#### [EXTRACT TO READ]
CPS (Central Purchasing Services) General Manager, Stephen Wren
Central Purchasing Services (CPS) has achieved one of the most successful financial years for over 10 years, according to General Manager Stephen Wren, with member rebate distributions increasing 55 per cent, costs reduced by eight per cent and profit increasing by an incredible 56 per cent.
CPS is not only in a strong financial position with healthy cash reserves, but also has a low cost of operation with very low ongoing financial obligations, according to Mr Wren.
“The group has experienced healthy growth primarily via greenfield opportunities. The MAKIT banner continues to prosper with a number of new stores coming on board in regional Western Australia recently. The TradeSmart business has also continued to perform well, with an eight per cent increase in member numbers bringing the total growth since acquisition a few years ago to 44 per cent,” Mr Wren said.
Although the CPS business has continued to prosper on the east coast over the past four years (like-for-like), there have been signs of a tapering over FY2019, with a fall from double digit to single digit growth, according to Mr Wren.
“As a business that is orientated to rural areas, the lower level of consumer confidence is primarily a consequence of drought conditions and this was most likely more influential than any drag created by the housing market. For Western Australia, economic conditions are vastly different to those in the east, so 2019 was positive in that it was a static year, with the market giving some signals that the bottom has been reached,” Mr Wren said.
“Sales in the first and more so the second quarter (F ’20) are also showing consistent improvement. In November, Western Australian house prices increased for the first time in five years which will finally drive some confidence and demand back into the market,” he said.
Over the last four years, CPS’ primary focus was to concentrate on the basics, including increasing the level of rebates through business synergies and strategic partnerships. CPS has also reduced the cost of doing business and accelerated the speed of rebate payments to members and improve transparency, Mr Wren said.

#### [GIVEN ENTRIES]
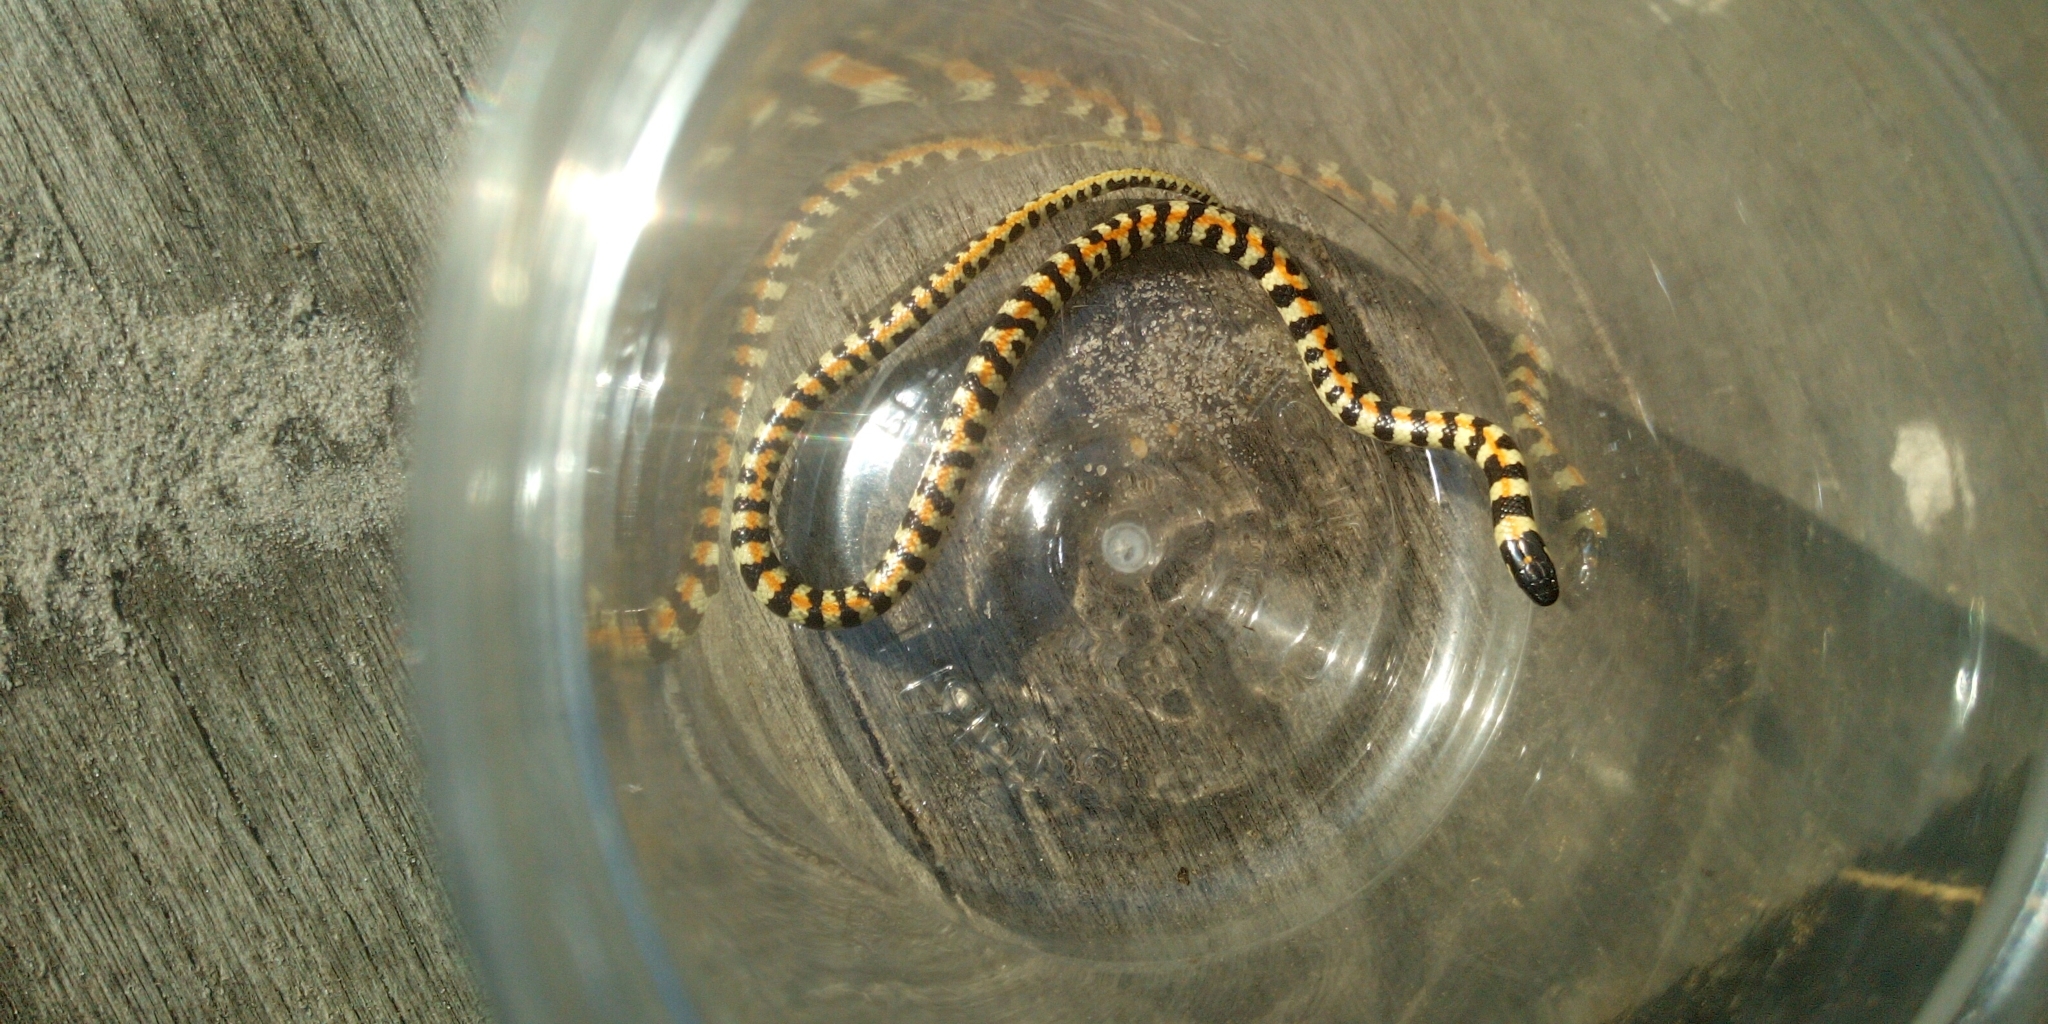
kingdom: Animalia
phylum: Chordata
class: Squamata
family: Atractaspididae
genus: Homoroselaps
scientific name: Homoroselaps lacteus
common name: Spotted harlequin snake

#### [PROMPT]
Write out, word for word, the passage of the Central Purchasing Services article that starts with "CPS is not only" and ends with "growth, according to Mr Wren.".

#### [EXERCISE ANSWER]
CPS is not only in a strong financial position with healthy cash reserves, but also has a low cost of operation with very low ongoing financial obligations, according to Mr Wren.
“The group has experienced healthy growth primarily via greenfield opportunities. The MAKIT banner continues to prosper with a number of new stores coming on board in regional Western Australia recently. The TradeSmart business has also continued to perform well, with an eight per cent increase in member numbers bringing the total growth since acquisition a few years ago to 44 per cent,” Mr Wren said.
Although the CPS business has continued to prosper on the east coast over the past four years (like-for-like), there have been signs of a tapering over FY2019, with a fall from double digit to single digit growth, according to Mr Wren.